German financial software maker SAP’s net income has dropped 10% over the last year.
Their net income, based on non-US GAAP, dropped 10% from €2,210m (£1,919m) compared to €2,000m in 2008. On a US GAAP basis the company saw a decline of 4%.
The company reduced operating expenses by €650m to €7.8bn with restructuring costs totaling €200m. On a U.S GAAP and non-GAAP basis the company announced operating income was negatively impacted by restructuring charges of €196m which resulted in a reduction of positions. The company managed to reduce operating expenses by €650m to €7.8bn.
“As a result of a very difficult and unstable market environment that began in the third quarter of 2008 and then continued into 2009, we rapidly put into place a plan to reduce operating expenses in order to protect our operating margin” said Werner Brandt, CFO of SAP.

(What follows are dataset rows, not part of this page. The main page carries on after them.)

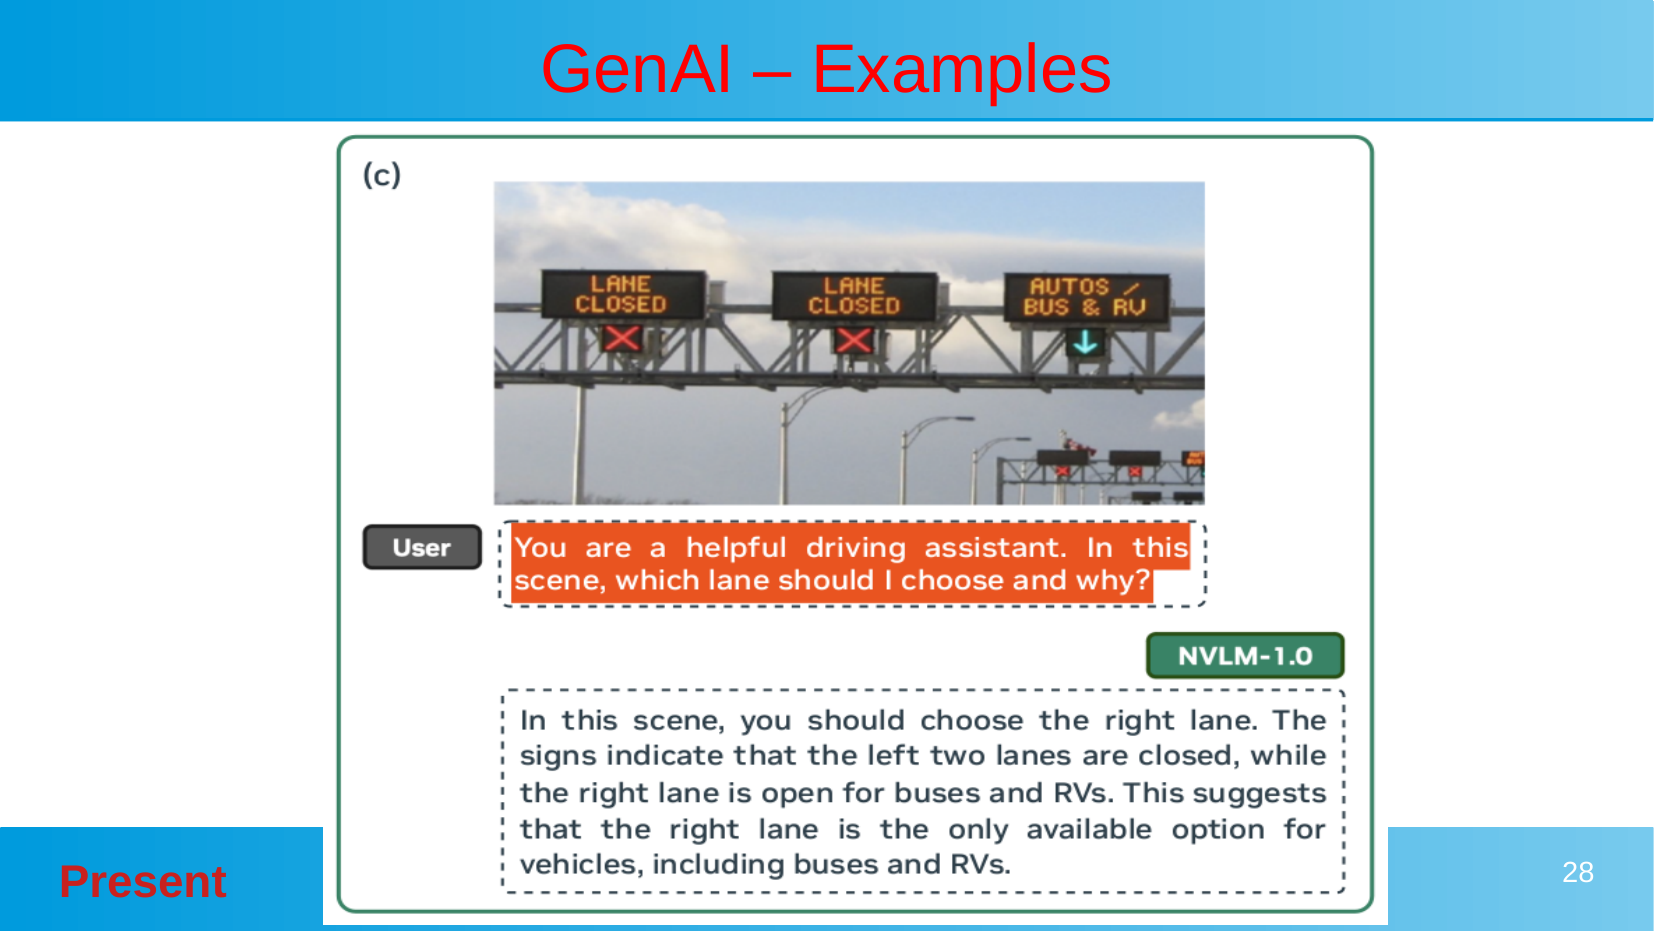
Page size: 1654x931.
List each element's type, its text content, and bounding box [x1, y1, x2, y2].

picture [323, 124, 1388, 925]
title GenAI – Examples [59, 29, 1595, 108]
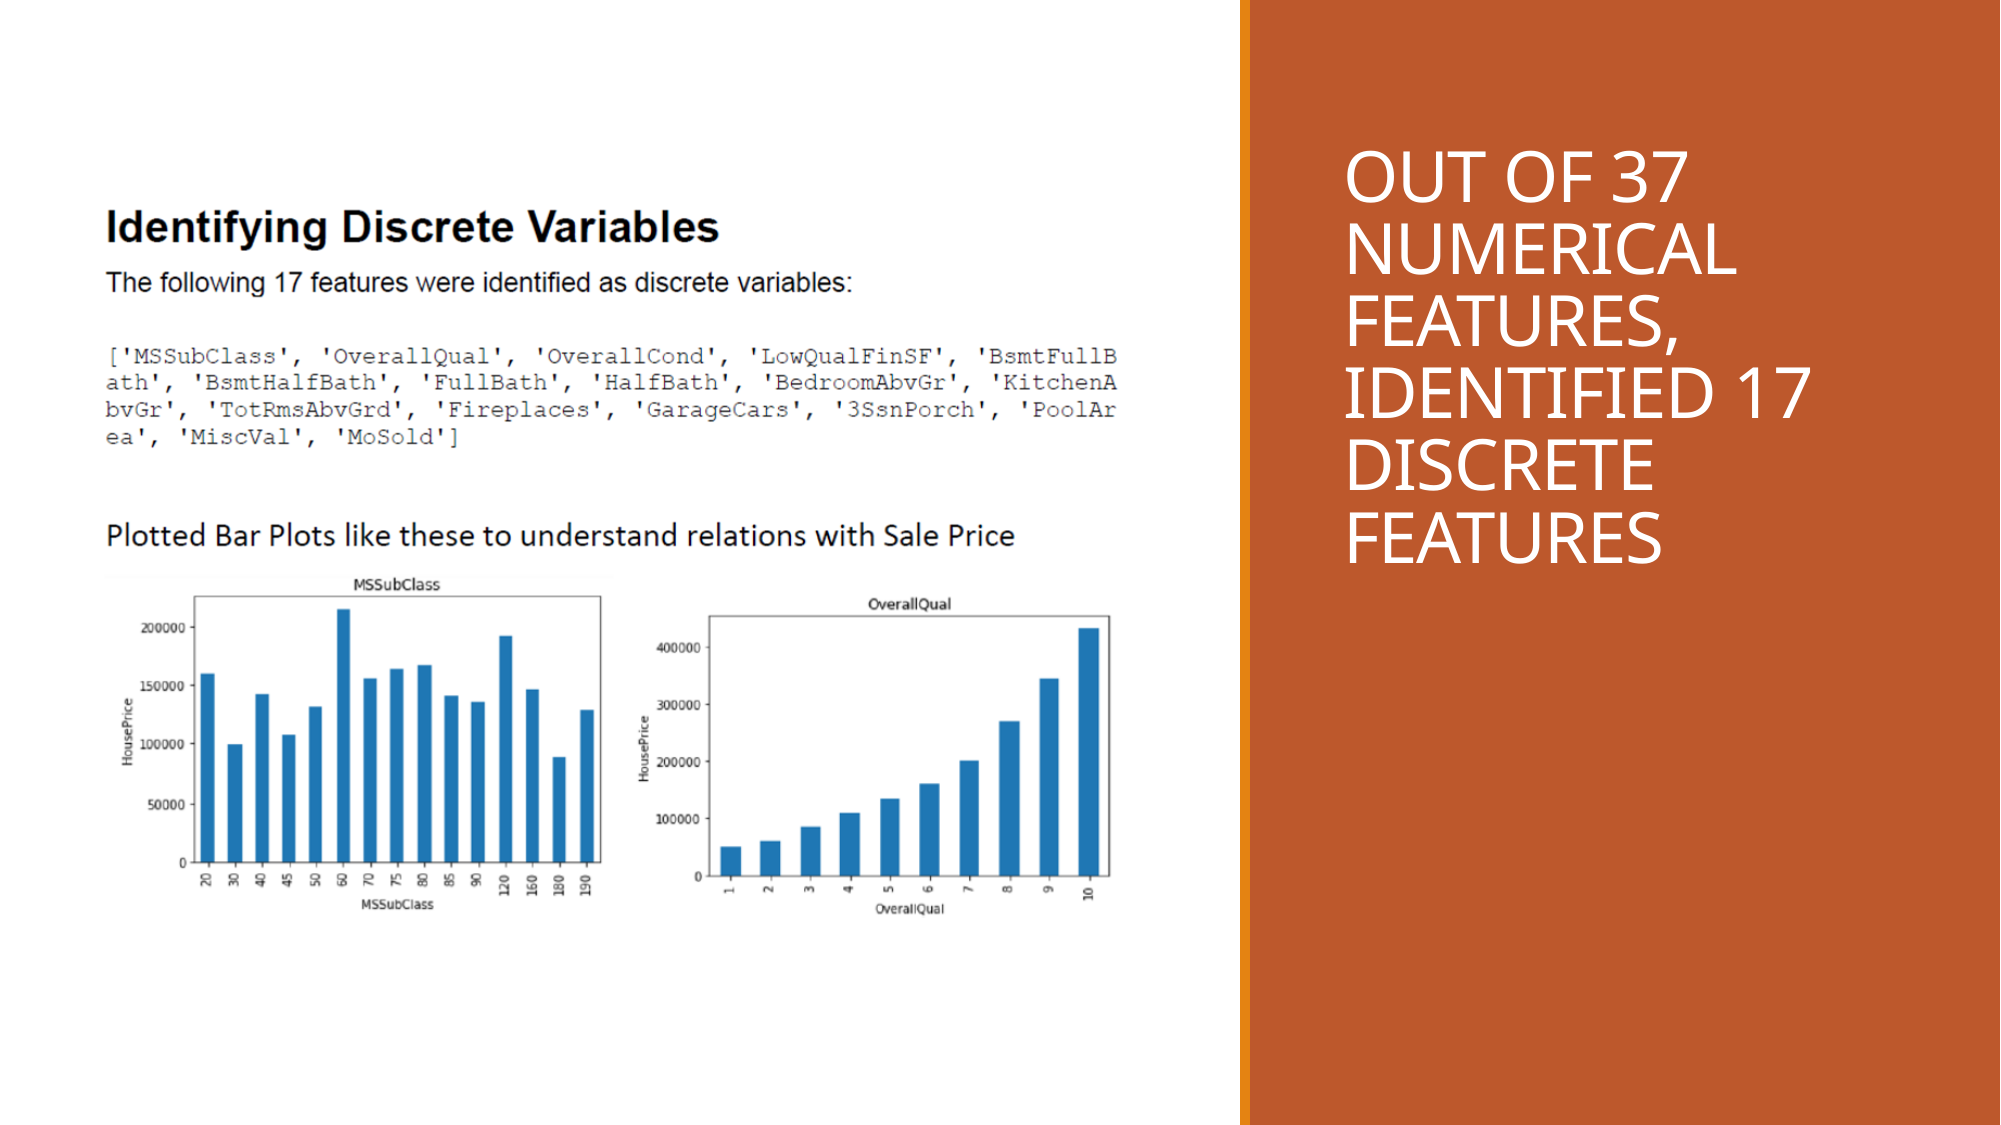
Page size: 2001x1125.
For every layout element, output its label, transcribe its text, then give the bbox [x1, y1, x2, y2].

SAP is switching from US GAAP to IFRS on the advice of the US Securities and Exchange Commission, which proposed American listed companies report financial results in this way by 2014.
The company surprised the markets earlier this month by posting stronger than expected fourth quarter results in Asia.
“Along with margin expansion for 2010, we are also ready to return to top-line growth, although the market continues to be challenging and uncertainty among customers still exists,” chief executive Leo Apotheker said in a statement.